I'm trying to import some data in R but the imported data differs from the original one in the smaller digits in a way I'm not really able to understand why.
First I tried to import with read.csv the file "test 1.csv", which contains a single number:
1761,74956350536
But the imported number is not identical to the original one:
> x <- read.csv2("test 1.csv", header = FALSE)
> print(x, digits = 20)
V1
1 1761.7495635053599017
I first considered that R might be attempting to read the data into a kind of variable which would not accommodate this many digits. But in fact, the number read by R is "more precise" (has more digits) than the original one. And it was correctly read as a numeric type (thus double precision floating point).

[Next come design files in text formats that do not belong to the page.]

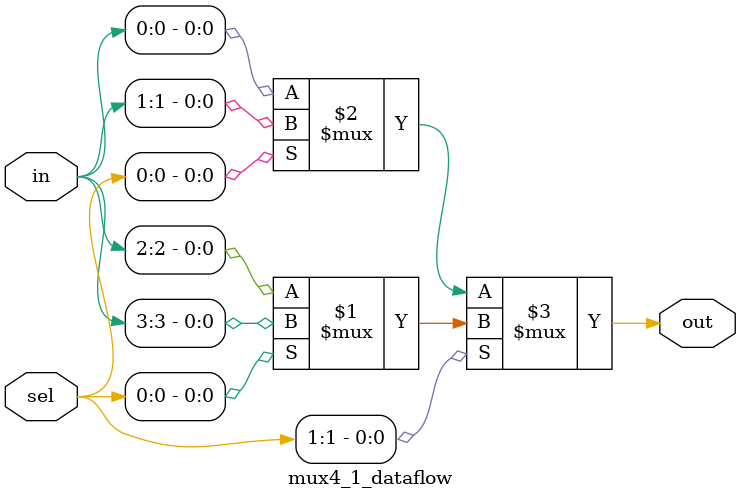
<source format=v>
module mux4_1_dataflow (out,in,sel);

output out;
input [3:0]in;
input [1:0]sel;

assign out = sel[1] ? (	sel[0]? in[3]:in[2] ):( sel[0] ? in[1]:in[0]);
//also we can use assign out = in[sel]; this will be synthesized as a mux.

endmodule 


</source>
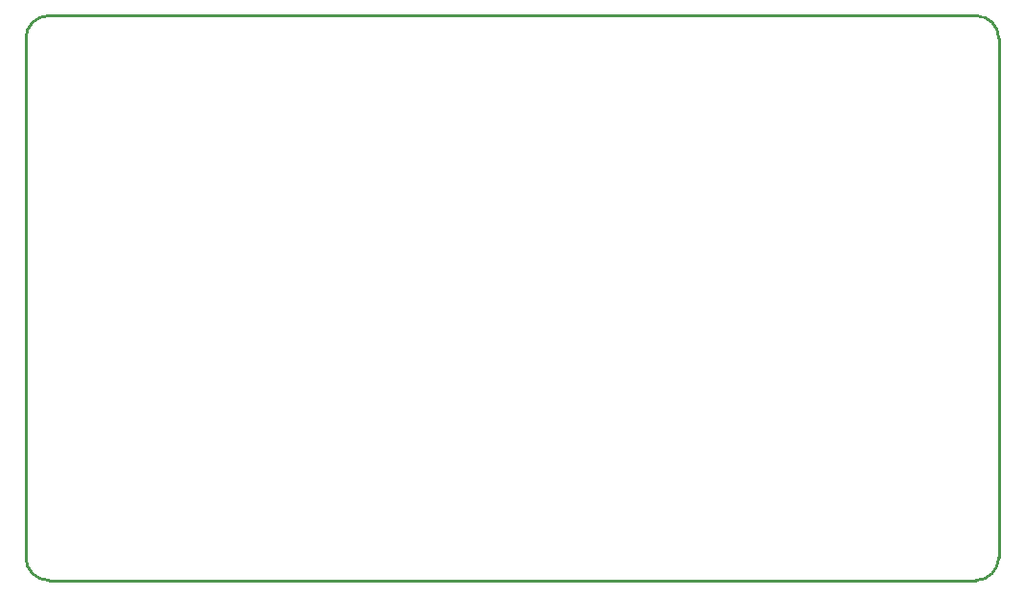
<source format=gko>
G04*
G04 #@! TF.GenerationSoftware,Altium Limited,Altium Designer,18.1.6 (161)*
G04*
G04 Layer_Color=16711935*
%FSLAX25Y25*%
%MOIN*%
G70*
G01*
G75*
%ADD10C,0.01000*%
D10*
X674600Y470465D02*
G03*
X666635Y462500I0J-7965D01*
G01*
Y281665D02*
G03*
X674600Y273700I7965J0D01*
G01*
X1005200Y462500D02*
G03*
X997235Y470465I-7965J0D01*
G01*
X997200Y273700D02*
G03*
X1005165Y281665I0J7965D01*
G01*
X674600Y470465D02*
X997235D01*
X666635Y281665D02*
Y462500D01*
X674600Y273700D02*
X997200D01*
X1005200Y281700D02*
Y462500D01*
M02*

</source>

I then tried to write x back to another .csv file:
> write.csv2(x, "test 1 out.csv", row.names = FALSE, col.names = FALSE)

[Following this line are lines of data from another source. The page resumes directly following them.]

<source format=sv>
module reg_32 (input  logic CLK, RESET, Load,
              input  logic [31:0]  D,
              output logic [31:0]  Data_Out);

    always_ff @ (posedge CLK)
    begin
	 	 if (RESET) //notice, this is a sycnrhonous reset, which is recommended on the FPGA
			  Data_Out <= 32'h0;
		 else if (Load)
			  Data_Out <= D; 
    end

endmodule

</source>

With the result that the original number (1761,74956350536) was "restored".
I then thought it might be something on the way the print function works and the number read by read.csv was correct. I then created a spreadsheet in Excel (test 2.xlsx) with five numbers with the sum of these in the sixth column. Then exported it to a .csv file. The resulting file (test 2.csv) reads:
1761,749563505360000;2819,170384367300000;39,526631074886200;1600,629524205790000;0,556813868271186;6221,632917021610000
Notice the first number of the series is the same as the one contained in the original "test 1.csv" file. I then imported it into R and checked the sum.
> x <- read.csv2("test 2.csv", header = FALSE)
> conf <- (sum(x[1:5])-x[6])
> conf
V6
1 -9.094947e-13
> print(conf, digits = 20)
V6
1 -9.0949470177292823792e-13
And the first five numbers no longer add up to the sixth.
I tried other import methods, directly from the .xlsx file, using both xlsx and openxlsx packages:
> library(xlsx)
> x <- read.xlsx("test 2.xlsx", 1, header = FALSE)
> print(x[1], digits = 20)
X1
1 1761.7495635053587648
> conf <- (sum(x[1:5])-x[6])
> conf
X6
1 0
> print(conf, digits = 20)
X6
1 0
> write.xlsx(x, "test 2 out.xlsx", col.names=FALSE, row.names=FALSE)
And:
> library(openxlsx)
> x <- read.xlsx("test 2.xlsx", 1, colNames = FALSE)
> print(x[1], digits = 20)
X1
1 1761.7495635053587648
> conf <- (sum(x[1:5])-x[6])
> conf
X6
1 0
> print(conf, digits = 20)
X6
1 0
> write.xlsx(x, "test 2 out.xlsx", col.names=FALSE, row.names=FALSE)
Now we got still a third number, different from the original one and also different from the one read by read.csv. Once again write.xlsx "restores" the original numbers to "test 2 out.xlsx". In this case the checked sum matches, but unfortunately this is not the case for these packages and functions for a larger set of numbers with which I'm currently working on.
I feel I'm asking something which either obvious or well known (I'm a newbie...), for the operation is quite simple. But I'm indeed at a loss here. Does anyone know why this happens? Is there a way to avoid/correct/circumvent this behavior? Any help would be very appreciated.
(I'm running R version 3.2.0 (through RStudio) on a Linux Mint 17.1 Rebecca machine.)